Looking back on it, that’s what I did to get through this year.  I love what I’m doing and I’m confident that I’m getting the hang of it, but I’ll admit that I’m still riddled with self-doubt (which likely won’t be quelled until I get my first publication.  Or maybe that will only propagate it!).  I’ve been sort of throwing things up at the wall, and seeing what sticks and what doesn’t.  I’ve learned a lot about scientific reasoning.  My content knowledge has increased more than I can articulate.   I can’t show you these things, but I  know that I’ve changed and grown as a researcher.  But I just sort of dove in head first (not aware of how deep of water I was about to tread), and hey, I’m swimming.  (This is an ironic metaphor, since I don’t know how to swim in real life.)

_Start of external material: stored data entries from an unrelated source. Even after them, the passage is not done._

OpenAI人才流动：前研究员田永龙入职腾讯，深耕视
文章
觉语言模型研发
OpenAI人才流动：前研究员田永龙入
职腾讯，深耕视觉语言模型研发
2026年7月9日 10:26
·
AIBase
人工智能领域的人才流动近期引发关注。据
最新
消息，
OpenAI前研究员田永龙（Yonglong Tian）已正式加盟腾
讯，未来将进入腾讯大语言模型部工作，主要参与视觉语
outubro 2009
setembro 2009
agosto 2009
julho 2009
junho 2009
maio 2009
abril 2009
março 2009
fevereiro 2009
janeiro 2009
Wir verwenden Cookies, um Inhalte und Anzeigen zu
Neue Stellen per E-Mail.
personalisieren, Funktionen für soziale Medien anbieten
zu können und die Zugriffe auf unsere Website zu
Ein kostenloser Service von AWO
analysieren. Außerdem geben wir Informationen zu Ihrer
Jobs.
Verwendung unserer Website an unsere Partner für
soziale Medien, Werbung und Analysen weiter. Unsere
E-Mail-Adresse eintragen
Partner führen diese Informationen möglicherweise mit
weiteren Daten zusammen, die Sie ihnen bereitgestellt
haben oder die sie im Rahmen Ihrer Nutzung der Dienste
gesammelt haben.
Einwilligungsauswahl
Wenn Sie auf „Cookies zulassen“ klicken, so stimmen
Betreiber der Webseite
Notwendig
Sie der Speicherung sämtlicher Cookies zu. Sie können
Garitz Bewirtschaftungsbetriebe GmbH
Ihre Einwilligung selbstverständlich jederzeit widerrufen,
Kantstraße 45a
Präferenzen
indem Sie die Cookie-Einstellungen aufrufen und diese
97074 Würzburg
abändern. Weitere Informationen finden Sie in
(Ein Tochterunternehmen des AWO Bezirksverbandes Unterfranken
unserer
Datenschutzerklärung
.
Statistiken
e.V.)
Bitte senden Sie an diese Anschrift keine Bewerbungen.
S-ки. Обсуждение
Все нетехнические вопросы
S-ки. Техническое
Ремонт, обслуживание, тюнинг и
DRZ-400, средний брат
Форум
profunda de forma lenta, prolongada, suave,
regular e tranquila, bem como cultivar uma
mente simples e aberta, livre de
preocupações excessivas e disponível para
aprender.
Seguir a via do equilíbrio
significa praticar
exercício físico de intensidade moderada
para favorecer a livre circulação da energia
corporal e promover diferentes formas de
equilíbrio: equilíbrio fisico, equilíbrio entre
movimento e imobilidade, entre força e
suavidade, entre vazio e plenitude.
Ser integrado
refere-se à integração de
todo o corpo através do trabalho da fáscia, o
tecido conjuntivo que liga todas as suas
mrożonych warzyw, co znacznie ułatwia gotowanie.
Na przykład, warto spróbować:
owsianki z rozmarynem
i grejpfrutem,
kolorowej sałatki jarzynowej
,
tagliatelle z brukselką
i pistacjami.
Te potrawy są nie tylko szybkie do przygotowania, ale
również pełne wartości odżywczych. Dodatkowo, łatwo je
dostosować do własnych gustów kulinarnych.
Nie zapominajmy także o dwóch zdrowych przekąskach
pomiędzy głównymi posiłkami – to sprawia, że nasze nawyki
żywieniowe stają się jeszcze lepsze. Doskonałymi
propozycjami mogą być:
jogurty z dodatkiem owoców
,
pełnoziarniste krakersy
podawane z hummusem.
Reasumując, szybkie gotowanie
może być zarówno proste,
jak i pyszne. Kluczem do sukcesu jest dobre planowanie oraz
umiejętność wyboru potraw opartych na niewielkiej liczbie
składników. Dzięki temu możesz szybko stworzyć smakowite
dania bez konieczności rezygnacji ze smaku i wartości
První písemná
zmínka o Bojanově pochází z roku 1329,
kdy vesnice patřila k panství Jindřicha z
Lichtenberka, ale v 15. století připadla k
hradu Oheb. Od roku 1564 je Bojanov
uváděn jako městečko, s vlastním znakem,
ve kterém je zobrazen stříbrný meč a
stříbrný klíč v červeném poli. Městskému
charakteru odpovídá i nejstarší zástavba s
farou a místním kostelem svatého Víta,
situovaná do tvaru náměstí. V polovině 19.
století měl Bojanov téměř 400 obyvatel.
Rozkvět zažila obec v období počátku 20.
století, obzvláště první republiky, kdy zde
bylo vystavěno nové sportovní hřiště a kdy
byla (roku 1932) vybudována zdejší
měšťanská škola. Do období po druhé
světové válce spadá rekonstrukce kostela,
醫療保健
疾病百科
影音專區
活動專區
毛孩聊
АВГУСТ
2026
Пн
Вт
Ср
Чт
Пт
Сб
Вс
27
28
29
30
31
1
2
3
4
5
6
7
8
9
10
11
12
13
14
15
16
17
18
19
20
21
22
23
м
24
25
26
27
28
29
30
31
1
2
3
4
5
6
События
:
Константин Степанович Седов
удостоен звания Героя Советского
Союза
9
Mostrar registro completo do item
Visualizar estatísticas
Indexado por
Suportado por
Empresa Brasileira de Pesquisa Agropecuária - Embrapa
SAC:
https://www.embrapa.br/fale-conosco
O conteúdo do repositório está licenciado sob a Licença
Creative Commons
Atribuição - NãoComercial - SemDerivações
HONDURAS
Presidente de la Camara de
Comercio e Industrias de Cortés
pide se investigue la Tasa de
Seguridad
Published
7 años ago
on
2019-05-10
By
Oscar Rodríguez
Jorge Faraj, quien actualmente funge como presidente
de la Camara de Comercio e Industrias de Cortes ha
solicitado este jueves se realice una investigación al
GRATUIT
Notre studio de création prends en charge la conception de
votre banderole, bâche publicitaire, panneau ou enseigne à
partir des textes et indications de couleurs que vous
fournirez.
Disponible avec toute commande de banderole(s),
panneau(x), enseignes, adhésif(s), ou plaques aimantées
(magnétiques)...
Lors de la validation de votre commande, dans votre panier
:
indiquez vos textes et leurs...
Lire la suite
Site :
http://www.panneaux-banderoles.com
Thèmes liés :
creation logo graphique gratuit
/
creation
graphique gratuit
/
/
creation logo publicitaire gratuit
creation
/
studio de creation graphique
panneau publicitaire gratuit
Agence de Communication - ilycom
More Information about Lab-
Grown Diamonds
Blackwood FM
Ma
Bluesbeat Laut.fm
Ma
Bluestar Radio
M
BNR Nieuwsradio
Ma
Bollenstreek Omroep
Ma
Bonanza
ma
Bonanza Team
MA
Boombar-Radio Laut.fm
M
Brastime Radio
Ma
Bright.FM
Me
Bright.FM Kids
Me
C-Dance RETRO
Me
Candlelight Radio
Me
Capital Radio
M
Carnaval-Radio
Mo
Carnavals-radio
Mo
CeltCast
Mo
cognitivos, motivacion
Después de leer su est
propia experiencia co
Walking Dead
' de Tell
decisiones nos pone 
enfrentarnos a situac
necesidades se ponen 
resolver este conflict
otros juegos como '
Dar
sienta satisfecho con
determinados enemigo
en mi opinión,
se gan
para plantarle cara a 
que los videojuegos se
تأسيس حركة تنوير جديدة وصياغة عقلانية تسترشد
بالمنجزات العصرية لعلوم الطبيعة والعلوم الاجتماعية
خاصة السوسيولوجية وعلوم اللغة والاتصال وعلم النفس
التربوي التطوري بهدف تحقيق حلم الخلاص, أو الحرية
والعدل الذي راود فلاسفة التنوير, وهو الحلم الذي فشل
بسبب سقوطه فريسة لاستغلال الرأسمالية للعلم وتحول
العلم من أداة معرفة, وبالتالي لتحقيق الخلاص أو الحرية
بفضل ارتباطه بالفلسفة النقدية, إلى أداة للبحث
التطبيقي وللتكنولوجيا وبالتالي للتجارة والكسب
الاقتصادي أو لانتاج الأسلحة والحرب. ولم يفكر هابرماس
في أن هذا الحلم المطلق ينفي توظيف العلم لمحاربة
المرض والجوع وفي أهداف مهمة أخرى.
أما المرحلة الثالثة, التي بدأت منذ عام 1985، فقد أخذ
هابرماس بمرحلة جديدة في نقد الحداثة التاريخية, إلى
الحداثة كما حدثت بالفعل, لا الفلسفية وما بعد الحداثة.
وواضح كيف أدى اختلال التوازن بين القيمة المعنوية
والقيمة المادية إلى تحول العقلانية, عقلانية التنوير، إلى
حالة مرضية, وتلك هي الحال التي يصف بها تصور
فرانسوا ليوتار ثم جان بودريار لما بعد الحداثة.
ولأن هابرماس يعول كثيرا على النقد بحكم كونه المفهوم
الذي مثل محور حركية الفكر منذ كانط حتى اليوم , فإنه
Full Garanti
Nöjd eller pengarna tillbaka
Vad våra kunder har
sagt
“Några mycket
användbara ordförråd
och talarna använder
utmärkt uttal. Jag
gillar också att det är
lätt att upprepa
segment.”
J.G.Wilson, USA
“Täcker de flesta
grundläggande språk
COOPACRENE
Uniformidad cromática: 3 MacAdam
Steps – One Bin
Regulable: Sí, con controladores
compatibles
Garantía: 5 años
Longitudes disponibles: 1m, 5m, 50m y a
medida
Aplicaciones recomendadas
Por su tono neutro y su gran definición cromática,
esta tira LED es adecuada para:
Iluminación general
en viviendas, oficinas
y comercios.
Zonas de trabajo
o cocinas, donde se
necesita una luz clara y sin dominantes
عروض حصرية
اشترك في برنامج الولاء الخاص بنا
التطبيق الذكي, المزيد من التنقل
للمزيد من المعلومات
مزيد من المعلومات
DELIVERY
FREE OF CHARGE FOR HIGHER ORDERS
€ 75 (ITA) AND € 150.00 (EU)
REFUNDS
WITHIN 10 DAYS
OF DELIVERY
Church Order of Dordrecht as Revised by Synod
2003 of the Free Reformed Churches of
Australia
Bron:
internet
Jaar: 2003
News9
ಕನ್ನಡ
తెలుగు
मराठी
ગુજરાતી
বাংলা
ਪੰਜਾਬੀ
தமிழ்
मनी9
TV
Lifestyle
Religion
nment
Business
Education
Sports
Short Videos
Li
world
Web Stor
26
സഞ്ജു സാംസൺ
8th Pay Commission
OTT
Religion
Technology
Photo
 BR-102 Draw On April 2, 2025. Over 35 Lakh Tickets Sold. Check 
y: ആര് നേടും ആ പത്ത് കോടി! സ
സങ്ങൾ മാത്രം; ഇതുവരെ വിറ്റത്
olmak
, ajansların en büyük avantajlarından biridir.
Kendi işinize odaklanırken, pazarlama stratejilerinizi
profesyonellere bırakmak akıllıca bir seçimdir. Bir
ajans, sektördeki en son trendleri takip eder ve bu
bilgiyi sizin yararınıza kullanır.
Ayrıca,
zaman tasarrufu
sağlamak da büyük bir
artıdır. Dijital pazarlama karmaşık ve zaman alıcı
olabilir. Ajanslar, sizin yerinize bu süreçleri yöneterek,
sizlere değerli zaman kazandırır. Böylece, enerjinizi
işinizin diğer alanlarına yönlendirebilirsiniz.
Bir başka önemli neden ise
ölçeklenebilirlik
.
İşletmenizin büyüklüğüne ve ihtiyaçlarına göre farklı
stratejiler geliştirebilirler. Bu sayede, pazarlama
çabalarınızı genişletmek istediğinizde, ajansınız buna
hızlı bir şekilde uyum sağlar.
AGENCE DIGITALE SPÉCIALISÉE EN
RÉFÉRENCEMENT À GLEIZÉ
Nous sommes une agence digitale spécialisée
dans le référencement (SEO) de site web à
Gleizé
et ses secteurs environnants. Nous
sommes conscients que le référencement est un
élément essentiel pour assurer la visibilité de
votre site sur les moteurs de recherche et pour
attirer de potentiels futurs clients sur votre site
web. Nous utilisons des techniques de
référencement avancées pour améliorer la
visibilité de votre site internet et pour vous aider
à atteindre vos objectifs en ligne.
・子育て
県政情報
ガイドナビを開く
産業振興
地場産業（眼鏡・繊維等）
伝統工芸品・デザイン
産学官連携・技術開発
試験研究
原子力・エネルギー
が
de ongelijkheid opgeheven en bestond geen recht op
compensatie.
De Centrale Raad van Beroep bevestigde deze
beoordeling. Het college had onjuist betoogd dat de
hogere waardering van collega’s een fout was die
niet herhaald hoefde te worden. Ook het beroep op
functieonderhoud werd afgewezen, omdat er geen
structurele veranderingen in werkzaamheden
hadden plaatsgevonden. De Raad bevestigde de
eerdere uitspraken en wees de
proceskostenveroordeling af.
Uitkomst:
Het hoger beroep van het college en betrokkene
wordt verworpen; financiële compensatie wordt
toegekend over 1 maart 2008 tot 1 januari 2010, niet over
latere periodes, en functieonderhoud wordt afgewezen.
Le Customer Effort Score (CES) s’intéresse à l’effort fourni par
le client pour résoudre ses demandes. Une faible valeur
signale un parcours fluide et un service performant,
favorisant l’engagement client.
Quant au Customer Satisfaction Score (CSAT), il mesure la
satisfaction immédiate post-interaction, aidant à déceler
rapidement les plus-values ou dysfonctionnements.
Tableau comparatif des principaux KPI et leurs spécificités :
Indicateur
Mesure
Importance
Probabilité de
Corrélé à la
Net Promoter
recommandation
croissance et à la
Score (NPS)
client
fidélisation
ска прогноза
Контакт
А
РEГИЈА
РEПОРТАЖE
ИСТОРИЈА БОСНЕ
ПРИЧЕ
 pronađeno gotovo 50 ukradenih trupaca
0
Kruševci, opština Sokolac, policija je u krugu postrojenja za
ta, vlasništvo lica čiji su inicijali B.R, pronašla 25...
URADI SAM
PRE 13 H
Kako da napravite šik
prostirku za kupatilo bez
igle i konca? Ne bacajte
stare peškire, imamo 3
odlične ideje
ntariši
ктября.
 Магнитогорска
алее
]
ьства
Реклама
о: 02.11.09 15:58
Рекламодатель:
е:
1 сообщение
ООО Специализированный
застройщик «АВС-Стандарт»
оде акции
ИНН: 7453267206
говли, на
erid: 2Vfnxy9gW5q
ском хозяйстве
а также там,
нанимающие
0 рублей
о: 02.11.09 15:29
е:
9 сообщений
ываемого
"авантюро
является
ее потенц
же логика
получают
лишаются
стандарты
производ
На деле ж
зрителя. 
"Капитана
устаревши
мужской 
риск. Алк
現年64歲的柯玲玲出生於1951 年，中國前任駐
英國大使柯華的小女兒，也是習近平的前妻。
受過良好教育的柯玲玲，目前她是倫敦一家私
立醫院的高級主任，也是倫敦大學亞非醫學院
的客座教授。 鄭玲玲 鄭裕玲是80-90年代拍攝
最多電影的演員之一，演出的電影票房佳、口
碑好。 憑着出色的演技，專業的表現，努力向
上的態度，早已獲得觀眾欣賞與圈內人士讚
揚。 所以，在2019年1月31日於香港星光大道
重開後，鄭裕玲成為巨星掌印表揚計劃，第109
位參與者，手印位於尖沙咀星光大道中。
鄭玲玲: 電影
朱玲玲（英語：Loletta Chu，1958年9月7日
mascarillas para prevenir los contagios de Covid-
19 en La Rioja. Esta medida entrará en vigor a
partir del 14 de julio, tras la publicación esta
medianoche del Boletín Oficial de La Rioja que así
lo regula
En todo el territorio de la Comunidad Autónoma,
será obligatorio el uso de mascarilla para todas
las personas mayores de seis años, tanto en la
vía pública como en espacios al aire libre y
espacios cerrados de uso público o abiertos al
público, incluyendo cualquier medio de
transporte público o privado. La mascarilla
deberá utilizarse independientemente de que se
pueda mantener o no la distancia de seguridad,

I have so much power to affect my future career – I just can’t let the anxiety of figuring out grad school paralyze me.  The key to success is working through what you don’t know and figuring it out along the way.  A lot of really important science is discovered that way, right?  Some experiment doesn’t turn out right and then we seek to explain why not, and we get Pavlov’s dogs.

“Enter a Harold game-slot, or graduate school, or really life in general, like a bat enters a cave.”  Never in a million years did I anticipate that that would be a piece of advice I would give myself!